Wer einen Job hat fühlt sich nützlich und als Teil der Gesellschaft. Das gilt auch für Flüchtlinge. In Köln berät die Caritas darüber, wie die Arbeitsmarktintegration gelingen kann. Andrea Raab zeigt sich im domradio.de-Interview optimistisch.

Flüchtlinge in den Arbeitsmarkt integrieren / © Ingo Wagner (dpa)
Flüchtlinge in den Arbeitsmarkt integrieren / © Ingo Wagner ( dpa )

domradio.de:  Mit der Aktion „Neue Nachbarn" hat das Erzbistum Köln schon viel erreicht und eine Willkommenskultur für Flüchtlinge geschaffen. Jetzt muss es allerdings auch hier weitergehen: Die Flüchtlinge müssen in Arbeit und Ausbildung gebracht werden. Wie wollen Sie das schaffen?

Andrea Raab (Caritas, Abteilung Europa und Arbeitsmarktpolitik) : Wir wollen zusammenarbeiten - so ist auch der Titel unserer Tagung - und unseren Beitrag als katholische Kirche im Erzbistum Köln leisten, dass die Willkommenskutlur zur Integrationskultur wird. Und dazu kommen heute im Maternushaus ganz unterschiedlich beruflich Verantwortliche in der Flüchtlingshilfe, aber auch in der Arbeitsintegration, in der Jugendberufshilfe zusammen und schauen, wie wir das miteinander bewältigen.

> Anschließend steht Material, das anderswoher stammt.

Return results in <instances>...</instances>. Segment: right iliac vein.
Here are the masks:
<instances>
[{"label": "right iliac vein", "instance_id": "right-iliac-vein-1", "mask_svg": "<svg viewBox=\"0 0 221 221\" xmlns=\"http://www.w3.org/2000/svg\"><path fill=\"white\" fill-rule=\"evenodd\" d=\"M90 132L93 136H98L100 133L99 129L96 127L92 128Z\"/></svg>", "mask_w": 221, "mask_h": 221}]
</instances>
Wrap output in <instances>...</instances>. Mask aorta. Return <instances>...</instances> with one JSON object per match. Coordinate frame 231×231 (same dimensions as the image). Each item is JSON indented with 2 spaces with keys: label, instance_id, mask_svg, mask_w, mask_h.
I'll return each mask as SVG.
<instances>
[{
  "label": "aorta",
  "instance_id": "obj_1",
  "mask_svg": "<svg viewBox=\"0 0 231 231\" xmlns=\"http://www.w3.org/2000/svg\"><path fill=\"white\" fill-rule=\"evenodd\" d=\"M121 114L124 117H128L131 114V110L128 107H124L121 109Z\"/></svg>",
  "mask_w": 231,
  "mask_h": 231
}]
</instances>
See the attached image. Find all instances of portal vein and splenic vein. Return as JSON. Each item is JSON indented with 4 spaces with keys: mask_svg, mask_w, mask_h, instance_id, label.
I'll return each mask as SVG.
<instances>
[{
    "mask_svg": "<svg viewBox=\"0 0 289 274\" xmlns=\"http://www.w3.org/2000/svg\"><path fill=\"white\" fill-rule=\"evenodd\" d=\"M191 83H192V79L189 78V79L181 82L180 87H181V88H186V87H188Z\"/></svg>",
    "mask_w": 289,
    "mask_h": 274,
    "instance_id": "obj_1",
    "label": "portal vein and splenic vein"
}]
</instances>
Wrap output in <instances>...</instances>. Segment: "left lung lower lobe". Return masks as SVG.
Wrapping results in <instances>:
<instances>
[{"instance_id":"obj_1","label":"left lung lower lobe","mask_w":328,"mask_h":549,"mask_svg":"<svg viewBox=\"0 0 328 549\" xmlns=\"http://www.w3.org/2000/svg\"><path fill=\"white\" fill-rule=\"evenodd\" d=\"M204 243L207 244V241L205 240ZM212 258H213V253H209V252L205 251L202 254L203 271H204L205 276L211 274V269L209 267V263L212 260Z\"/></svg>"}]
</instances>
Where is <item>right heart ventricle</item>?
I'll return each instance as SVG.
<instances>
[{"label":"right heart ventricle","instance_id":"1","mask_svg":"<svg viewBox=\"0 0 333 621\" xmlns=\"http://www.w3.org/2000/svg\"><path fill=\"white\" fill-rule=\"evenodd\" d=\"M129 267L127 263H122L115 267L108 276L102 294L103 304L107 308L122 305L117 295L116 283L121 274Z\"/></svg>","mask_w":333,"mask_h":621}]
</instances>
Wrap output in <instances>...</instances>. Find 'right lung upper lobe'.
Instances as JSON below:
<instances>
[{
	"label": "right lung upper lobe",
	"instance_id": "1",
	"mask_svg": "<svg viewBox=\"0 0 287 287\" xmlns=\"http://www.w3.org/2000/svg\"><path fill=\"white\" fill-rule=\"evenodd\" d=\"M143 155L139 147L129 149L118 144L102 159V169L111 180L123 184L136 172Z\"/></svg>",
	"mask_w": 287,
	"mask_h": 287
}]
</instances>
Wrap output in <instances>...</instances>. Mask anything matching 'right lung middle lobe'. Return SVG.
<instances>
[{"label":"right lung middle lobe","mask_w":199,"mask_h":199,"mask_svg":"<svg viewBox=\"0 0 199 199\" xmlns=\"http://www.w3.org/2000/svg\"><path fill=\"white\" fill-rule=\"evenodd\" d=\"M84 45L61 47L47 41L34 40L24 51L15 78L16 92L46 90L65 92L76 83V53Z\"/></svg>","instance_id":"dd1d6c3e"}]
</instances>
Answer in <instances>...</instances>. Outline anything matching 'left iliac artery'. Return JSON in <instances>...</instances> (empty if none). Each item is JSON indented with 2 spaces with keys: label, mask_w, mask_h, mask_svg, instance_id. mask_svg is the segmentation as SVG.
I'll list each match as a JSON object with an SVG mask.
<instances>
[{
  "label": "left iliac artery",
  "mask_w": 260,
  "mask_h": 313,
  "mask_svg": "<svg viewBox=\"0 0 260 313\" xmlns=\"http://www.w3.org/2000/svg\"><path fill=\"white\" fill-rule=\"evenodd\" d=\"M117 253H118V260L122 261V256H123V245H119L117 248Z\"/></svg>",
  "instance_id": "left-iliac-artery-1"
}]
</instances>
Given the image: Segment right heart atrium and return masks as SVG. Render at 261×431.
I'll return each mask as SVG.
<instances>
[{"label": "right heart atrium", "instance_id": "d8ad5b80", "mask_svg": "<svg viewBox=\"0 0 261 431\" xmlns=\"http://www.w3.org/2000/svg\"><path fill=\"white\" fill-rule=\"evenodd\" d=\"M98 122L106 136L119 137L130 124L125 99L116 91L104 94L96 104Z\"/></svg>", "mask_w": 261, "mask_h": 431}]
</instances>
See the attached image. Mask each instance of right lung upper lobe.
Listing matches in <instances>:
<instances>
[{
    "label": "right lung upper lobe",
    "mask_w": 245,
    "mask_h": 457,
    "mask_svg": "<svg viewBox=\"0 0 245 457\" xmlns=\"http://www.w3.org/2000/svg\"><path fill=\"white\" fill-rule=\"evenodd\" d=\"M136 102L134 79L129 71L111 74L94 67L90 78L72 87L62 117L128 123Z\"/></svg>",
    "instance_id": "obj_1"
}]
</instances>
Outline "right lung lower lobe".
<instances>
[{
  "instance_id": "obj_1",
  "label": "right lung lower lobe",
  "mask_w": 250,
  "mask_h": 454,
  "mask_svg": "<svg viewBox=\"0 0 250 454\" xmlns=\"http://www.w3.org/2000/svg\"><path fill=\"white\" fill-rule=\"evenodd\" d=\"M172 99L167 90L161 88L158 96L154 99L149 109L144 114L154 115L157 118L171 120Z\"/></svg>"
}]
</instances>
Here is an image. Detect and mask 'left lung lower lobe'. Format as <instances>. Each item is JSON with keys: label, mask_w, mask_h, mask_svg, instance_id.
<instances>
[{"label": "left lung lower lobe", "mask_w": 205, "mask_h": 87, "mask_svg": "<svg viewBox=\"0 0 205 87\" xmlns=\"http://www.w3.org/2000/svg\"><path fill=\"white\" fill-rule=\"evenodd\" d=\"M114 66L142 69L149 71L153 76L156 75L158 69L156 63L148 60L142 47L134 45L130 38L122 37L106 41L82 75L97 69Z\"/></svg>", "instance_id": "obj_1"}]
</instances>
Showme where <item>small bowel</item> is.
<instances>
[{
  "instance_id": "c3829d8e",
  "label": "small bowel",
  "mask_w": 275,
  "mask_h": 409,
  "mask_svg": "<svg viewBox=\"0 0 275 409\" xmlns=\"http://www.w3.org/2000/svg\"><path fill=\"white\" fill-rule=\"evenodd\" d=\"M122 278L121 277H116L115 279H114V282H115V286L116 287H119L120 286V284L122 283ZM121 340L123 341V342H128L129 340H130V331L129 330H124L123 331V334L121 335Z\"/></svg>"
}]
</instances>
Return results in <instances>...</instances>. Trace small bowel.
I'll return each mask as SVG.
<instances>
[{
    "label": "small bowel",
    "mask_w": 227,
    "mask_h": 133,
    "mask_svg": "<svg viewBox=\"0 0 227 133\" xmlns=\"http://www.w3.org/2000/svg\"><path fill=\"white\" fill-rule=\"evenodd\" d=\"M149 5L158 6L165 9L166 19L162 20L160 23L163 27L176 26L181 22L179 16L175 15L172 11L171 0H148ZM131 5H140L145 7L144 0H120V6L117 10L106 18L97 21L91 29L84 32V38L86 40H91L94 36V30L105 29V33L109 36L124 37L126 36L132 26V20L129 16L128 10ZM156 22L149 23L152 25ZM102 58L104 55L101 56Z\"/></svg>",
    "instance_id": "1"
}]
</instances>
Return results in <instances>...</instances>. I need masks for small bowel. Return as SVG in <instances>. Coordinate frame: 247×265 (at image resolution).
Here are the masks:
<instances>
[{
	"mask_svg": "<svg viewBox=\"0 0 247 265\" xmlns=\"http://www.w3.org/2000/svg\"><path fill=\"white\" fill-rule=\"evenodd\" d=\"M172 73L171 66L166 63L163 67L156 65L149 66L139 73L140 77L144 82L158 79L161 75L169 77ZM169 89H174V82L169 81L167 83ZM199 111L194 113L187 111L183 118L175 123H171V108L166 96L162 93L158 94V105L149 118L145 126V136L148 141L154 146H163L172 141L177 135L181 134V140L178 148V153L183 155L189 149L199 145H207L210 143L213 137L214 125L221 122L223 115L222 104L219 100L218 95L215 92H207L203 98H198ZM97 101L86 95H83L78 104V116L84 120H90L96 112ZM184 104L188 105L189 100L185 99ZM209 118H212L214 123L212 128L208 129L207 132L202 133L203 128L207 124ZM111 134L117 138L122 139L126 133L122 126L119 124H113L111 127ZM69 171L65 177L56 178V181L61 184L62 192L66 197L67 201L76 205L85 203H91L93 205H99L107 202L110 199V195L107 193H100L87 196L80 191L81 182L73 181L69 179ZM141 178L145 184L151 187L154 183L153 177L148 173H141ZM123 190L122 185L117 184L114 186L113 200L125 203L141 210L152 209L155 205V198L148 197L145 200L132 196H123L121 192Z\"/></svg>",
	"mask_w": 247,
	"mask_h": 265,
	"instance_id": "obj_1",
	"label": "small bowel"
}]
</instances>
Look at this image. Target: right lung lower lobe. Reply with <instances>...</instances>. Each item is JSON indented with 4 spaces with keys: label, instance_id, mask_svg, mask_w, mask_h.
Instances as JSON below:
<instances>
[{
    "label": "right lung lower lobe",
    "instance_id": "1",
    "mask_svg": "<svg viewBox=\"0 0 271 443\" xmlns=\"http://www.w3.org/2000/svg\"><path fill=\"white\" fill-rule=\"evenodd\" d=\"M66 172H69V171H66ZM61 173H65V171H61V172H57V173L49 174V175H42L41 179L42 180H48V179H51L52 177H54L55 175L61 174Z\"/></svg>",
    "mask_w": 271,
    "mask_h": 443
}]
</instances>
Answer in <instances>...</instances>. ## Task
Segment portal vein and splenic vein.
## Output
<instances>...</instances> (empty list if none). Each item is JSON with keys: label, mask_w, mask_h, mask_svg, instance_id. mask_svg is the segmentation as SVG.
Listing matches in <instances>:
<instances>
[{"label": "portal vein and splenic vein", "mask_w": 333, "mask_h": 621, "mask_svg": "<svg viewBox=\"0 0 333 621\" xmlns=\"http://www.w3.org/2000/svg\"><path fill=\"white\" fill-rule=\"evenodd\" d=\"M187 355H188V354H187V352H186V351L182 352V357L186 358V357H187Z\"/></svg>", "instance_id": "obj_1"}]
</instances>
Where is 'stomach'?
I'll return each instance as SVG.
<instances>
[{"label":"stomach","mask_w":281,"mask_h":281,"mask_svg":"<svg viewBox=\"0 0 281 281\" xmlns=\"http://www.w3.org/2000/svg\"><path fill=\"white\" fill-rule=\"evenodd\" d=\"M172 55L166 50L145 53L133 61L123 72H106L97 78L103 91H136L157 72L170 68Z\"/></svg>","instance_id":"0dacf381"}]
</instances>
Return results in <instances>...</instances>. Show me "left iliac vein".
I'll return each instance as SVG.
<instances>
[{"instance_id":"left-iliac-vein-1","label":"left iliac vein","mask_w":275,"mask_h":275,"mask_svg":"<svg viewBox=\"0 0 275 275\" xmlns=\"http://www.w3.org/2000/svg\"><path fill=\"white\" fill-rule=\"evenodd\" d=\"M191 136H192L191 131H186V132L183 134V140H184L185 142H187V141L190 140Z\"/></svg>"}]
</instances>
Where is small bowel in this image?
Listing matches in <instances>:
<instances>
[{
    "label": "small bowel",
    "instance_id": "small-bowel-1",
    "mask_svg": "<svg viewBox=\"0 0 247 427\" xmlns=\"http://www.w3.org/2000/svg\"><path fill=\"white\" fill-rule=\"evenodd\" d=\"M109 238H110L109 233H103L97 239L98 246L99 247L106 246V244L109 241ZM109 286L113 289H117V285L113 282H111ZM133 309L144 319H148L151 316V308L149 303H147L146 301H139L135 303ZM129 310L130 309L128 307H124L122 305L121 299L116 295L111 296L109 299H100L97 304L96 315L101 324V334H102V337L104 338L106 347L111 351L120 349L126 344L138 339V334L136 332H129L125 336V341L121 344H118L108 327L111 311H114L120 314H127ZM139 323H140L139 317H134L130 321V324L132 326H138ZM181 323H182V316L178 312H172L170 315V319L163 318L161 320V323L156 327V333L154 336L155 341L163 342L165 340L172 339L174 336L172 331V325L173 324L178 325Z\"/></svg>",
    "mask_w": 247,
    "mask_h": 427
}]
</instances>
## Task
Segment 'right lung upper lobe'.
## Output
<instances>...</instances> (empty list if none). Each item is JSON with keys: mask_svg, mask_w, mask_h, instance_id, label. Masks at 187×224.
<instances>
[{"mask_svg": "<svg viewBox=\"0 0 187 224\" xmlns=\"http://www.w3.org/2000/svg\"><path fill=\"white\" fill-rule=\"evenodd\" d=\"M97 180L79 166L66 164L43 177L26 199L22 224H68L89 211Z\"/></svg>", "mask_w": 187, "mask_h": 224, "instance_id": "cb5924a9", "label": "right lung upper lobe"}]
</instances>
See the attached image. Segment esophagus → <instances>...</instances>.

domradio.de: Gibt es denn schon konkrete Ansätze für Lösungen?

Raab: Ja, wir arbeiten natürlich in unserem professionellen Kontexten ohnehin an der Arbeitsmarktintegration von Menschen, die Schwierigkeiten haben, so ohne weiteres in Deutschland an Arbeit zu kommen. Und dazu gehören seit vielen Jahren Menschen mit Migrationshintergrund und mit Fluchterfahrung. Das ist so an sich nichts Neues. Neu ist die große Zahl an Menschen, die letzten Sommer zu uns geflüchtet sind und die aufgenommen wurden. Die große Zahl ist die besondere Herausforderung.

domradio.de: Welche Potenziale bringt das denn mit sich, wenn aus Flüchtlingen zunächst neue Nachbarn, und dann vielleicht auch irgendwann Kollegen werden?

Raab: Sie werden neue Kolleginnen und Kollegen werden, da bin ich ganz zuversichtlich. Es sind ja ganz unterschiedliche Menschen zu uns gekommen. Aber wir gehen mit einem Menschenbild in der Kirche an die Integration von Menschen in den Arbeitsmarkt heran, das von Hoffnung getragen ist. Da gibt es ganz hochqualifizierte Kräfte unter den Flüchtlingen, die nahezu nahtlos in unser bundesdeutsches Arbeitsmarktsystem passen - etwa der oft beschworene syrische Chirurg, der sich relativ schnell hier integrieren kann. Und es gibt Menschen, die bringen Kompetenzen mit, die wir erst wertschätzen lernen müssen. Die haben zum Beispiel in ihrem Heimatland intensiv schon in der Industrie oder in der Landwirtschaft gearbeitet, aber es fehlen Sprachkenntnisse, es fehlen die nötigen formalen Qualifikationen. Wir wollen das Unsere tun, dass auch die vorhandenen Qualifikationen anerkannt werden und das, was noch nötig ist, nachgeschult werden kann.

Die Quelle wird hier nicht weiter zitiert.